Given records Start Marker

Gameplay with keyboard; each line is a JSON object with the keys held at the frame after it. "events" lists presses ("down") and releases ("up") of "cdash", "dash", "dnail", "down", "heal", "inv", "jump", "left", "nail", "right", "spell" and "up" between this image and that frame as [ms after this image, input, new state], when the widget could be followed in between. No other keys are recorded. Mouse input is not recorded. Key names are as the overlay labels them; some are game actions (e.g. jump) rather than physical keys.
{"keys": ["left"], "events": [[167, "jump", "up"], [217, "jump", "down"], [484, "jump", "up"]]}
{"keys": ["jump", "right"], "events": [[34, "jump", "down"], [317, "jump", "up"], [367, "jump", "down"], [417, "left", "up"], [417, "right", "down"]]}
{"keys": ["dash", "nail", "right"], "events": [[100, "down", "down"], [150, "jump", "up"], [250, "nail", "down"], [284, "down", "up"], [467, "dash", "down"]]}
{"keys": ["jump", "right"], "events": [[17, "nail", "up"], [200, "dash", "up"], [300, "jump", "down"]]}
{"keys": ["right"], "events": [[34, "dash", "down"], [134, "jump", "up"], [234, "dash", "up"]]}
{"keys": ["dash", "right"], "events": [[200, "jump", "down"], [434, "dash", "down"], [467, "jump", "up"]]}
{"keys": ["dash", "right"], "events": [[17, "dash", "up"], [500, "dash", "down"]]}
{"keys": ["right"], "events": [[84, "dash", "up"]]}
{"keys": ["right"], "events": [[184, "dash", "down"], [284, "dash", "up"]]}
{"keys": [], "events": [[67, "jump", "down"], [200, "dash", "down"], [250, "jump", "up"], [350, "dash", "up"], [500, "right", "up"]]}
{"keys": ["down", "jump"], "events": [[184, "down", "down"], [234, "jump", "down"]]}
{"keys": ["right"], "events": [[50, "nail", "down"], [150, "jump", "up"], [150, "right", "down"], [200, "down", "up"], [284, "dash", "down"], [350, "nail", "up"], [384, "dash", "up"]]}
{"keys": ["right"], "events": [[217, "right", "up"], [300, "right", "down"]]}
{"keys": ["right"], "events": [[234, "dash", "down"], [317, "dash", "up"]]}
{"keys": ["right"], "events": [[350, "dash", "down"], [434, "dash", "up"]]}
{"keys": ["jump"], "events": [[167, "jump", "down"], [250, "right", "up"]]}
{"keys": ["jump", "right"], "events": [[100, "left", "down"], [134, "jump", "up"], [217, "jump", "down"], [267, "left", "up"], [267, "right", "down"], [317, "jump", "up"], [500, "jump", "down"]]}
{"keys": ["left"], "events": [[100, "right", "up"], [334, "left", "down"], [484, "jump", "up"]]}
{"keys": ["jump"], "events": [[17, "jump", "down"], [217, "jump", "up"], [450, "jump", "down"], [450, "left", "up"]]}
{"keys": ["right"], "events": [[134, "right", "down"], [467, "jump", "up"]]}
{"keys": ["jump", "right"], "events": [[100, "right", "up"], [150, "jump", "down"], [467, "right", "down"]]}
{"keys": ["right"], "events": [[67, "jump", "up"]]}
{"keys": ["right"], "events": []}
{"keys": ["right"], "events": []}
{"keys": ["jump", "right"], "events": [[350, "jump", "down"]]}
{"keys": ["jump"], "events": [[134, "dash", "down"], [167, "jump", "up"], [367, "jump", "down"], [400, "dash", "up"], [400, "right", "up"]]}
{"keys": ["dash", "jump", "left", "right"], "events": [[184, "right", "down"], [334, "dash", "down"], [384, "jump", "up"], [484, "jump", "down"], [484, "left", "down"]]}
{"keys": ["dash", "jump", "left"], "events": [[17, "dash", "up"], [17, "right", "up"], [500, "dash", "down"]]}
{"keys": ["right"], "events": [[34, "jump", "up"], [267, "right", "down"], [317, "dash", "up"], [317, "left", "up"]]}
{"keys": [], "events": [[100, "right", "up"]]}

Given records End Marker

To do: Please print out every record exactly as it is written.

Written response:
Gameplay with keyboard; each line is a JSON object with the keys held at the frame after it. "events" lists presses ("down") and releases ("up") of "cdash", "dash", "dnail", "down", "heal", "inv", "jump", "left", "nail", "right", "spell" and "up" between this image and that frame as [ms after this image, input, new state], when the widget could be followed in between. No other keys are recorded. Mouse input is not recorded. Key names are as the overlay labels them; some are game actions (e.g. jump) rather than physical keys.
{"keys": ["left"], "events": [[167, "jump", "up"], [217, "jump", "down"], [484, "jump", "up"]]}
{"keys": ["jump", "right"], "events": [[34, "jump", "down"], [317, "jump", "up"], [367, "jump", "down"], [417, "left", "up"], [417, "right", "down"]]}
{"keys": ["dash", "nail", "right"], "events": [[100, "down", "down"], [150, "jump", "up"], [250, "nail", "down"], [284, "down", "up"], [467, "dash", "down"]]}
{"keys": ["jump", "right"], "events": [[17, "nail", "up"], [200, "dash", "up"], [300, "jump", "down"]]}
{"keys": ["right"], "events": [[34, "dash", "down"], [134, "jump", "up"], [234, "dash", "up"]]}
{"keys": ["dash", "right"], "events": [[200, "jump", "down"], [434, "dash", "down"], [467, "jump", "up"]]}
{"keys": ["dash", "right"], "events": [[17, "dash", "up"], [500, "dash", "down"]]}
{"keys": ["right"], "events": [[84, "dash", "up"]]}
{"keys": ["right"], "events": [[184, "dash", "down"], [284, "dash", "up"]]}
{"keys": [], "events": [[67, "jump", "down"], [200, "dash", "down"], [250, "jump", "up"], [350, "dash", "up"], [500, "right", "up"]]}
{"keys": ["down", "jump"], "events": [[184, "down", "down"], [234, "jump", "down"]]}
{"keys": ["right"], "events": [[50, "nail", "down"], [150, "jump", "up"], [150, "right", "down"], [200, "down", "up"], [284, "dash", "down"], [350, "nail", "up"], [384, "dash", "up"]]}
{"keys": ["right"], "events": [[217, "right", "up"], [300, "right", "down"]]}
{"keys": ["right"], "events": [[234, "dash", "down"], [317, "dash", "up"]]}
{"keys": ["right"], "events": [[350, "dash", "down"], [434, "dash", "up"]]}
{"keys": ["jump"], "events": [[167, "jump", "down"], [250, "right", "up"]]}
{"keys": ["jump", "right"], "events": [[100, "left", "down"], [134, "jump", "up"], [217, "jump", "down"], [267, "left", "up"], [267, "right", "down"], [317, "jump", "up"], [500, "jump", "down"]]}
{"keys": ["left"], "events": [[100, "right", "up"], [334, "left", "down"], [484, "jump", "up"]]}
{"keys": ["jump"], "events": [[17, "jump", "down"], [217, "jump", "up"], [450, "jump", "down"], [450, "left", "up"]]}
{"keys": ["right"], "events": [[134, "right", "down"], [467, "jump", "up"]]}
{"keys": ["jump", "right"], "events": [[100, "right", "up"], [150, "jump", "down"], [467, "right", "down"]]}
{"keys": ["right"], "events": [[67, "jump", "up"]]}
{"keys": ["right"], "events": []}
{"keys": ["right"], "events": []}
{"keys": ["jump", "right"], "events": [[350, "jump", "down"]]}
{"keys": ["jump"], "events": [[134, "dash", "down"], [167, "jump", "up"], [367, "jump", "down"], [400, "dash", "up"], [400, "right", "up"]]}
{"keys": ["dash", "jump", "left", "right"], "events": [[184, "right", "down"], [334, "dash", "down"], [384, "jump", "up"], [484, "jump", "down"], [484, "left", "down"]]}
{"keys": ["dash", "jump", "left"], "events": [[17, "dash", "up"], [17, "right", "up"], [500, "dash", "down"]]}
{"keys": ["right"], "events": [[34, "jump", "up"], [267, "right", "down"], [317, "dash", "up"], [317, "left", "up"]]}
{"keys": [], "events": [[100, "right", "up"]]}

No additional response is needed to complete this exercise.